Если бы не Васька, Малыш так бы не разорялся. Иди, не волнуйся, всякие тут... Пойду нормально. И буду незаметно шаг увеличивать, может, догоню. Она сейчас, наверное, против тети-Пашиной калитки.
Откуда? Здесь же нет кустов. Кто веткой по щеке ударил. И больно-то как. Резко так. Кусты вон где. Горячо, черт, как кровь. Ой, мокро, и не красное, я же не падал. А есть что-то, щипет, щипет-то как. Может, это насквозь... Га-ад Ворона... Вон в калитку свою нырнул...Ну все, гад, тебе сейчас будет. И отцу говорить не стану, понятно. Щипет-то как. Окна все повыбиваю... Подумаешь, отец поговорит с его матерью, и этим все кончится, как в тот раз. Не станет он чужого ребенка лупить... Сволочь, Васечка, ох сволочь... И щипит, ох щипет, мамочка. Не прячься, все равно видели.
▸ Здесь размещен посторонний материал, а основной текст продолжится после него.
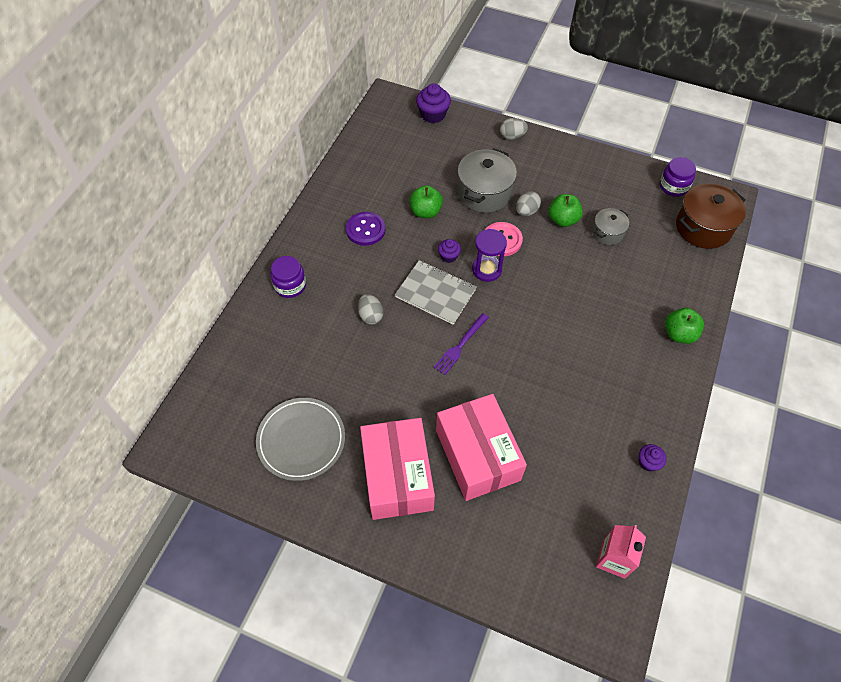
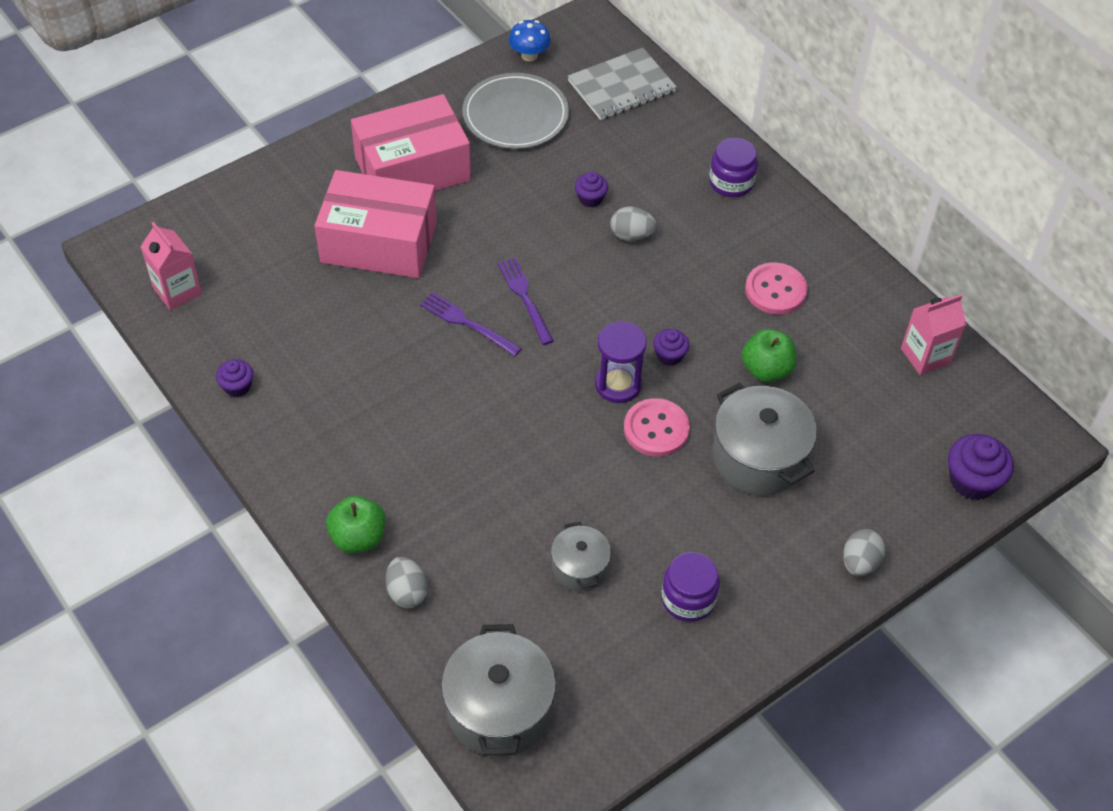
camera: 120 degrees right, 5 degrees down
purple button [346,212,385,246] -> pink button [745,262,808,314]
pink box [360,418,435,520] -> pink box turned 45 degrees counterclockwise [351,94,471,191]
grey notebook [395,260,477,325] -> grey notebook moved to [568,48,677,120]
grey egg [516,191,541,216] -> grey egg moved to [386,557,428,608]
green apple [549,194,583,227] -> none
purple jar [660,157,696,197] -> purple jar moved to [661,552,720,622]
brown pot [676,184,746,249] -> grey pot [441,624,556,757]
none -> purple fork [420,292,522,356]
none -> blue mushroom [509,20,551,61]
none -> purple cupcake [575,172,608,207]
none -> pink carton [901,294,966,375]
– Гад, Васька, это ты? Вылезай! Вылезай, гаденыш! Ты что делаешь?.. Гад ты после этого! Гад, гад, гад! Ты стрелять, да? В спину, да?.. Гад ты, а мне... мне совсем и не больно, предатель! Предатель, понятно ты кто? Вор, вор, вор!.. Ха-ха, а Воронов ворюга!.. – И ничего ты мне теперь не сделаешь, все, попался. – Трус! Стреляй еще, трус!.. А ну, открывай калитку, поговорим!..
– Андрюш, ты чего плачешь? – На улицу выскочил Малыш. Лицо белое, с серыми пятнами. – У тебя с глазом что-то?
Губы у него не слушались, он надул щеки, чтобы унять дрожь, и не спускал испуганного взгляда с глаз Андрея.